▸ **DIRECTIONS**
Please give back each line below unchanged; none of the pictures should appear.

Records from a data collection
--*--
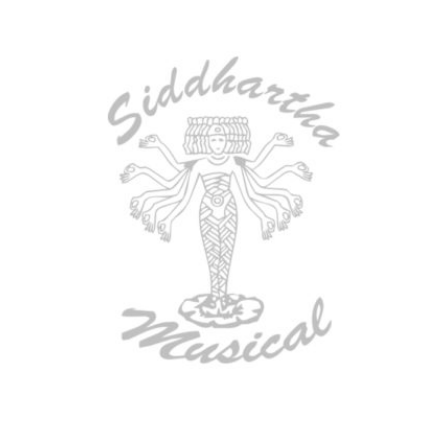
AGOTADO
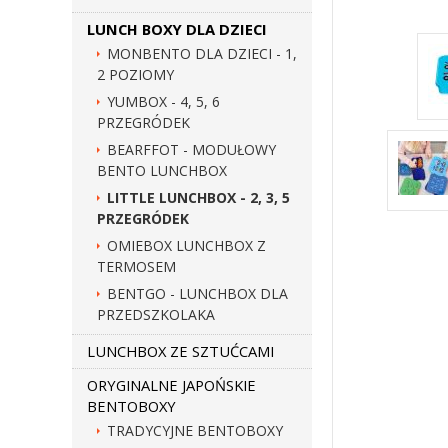
LUNCH BOXY DLA DZIECI
MONBENTO DLA DZIECI - 1,
2 POZIOMY
YUMBOX - 4, 5, 6
PRZEGRÓDEK
BEARFFOT - MODUŁOWY
BENTO LUNCHBOX
LITTLE LUNCHBOX - 2, 3, 5
PRZEGRÓDEK
OMIEBOX LUNCHBOX Z
TERMOSEM
BENTGO - LUNCHBOX DLA
PRZEDSZKOLAKA
LUNCHBOX ZE SZTUĆCAMI
ORYGINALNE JAPOŃSKIE
BENTOBOXY
TRADYCYJNE BENTOBOXY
--*--
▸ **RESULT**
AGOTADO
LUNCH BOXY DLA DZIECI
MONBENTO DLA DZIECI - 1,
2 POZIOMY
YUMBOX - 4, 5, 6
PRZEGRÓDEK
BEARFFOT - MODUŁOWY
BENTO LUNCHBOX
LITTLE LUNCHBOX - 2, 3, 5
PRZEGRÓDEK
OMIEBOX LUNCHBOX Z
TERMOSEM
BENTGO - LUNCHBOX DLA
PRZEDSZKOLAKA
LUNCHBOX ZE SZTUĆCAMI
ORYGINALNE JAPOŃSKIE
BENTOBOXY
TRADYCYJNE BENTOBOXY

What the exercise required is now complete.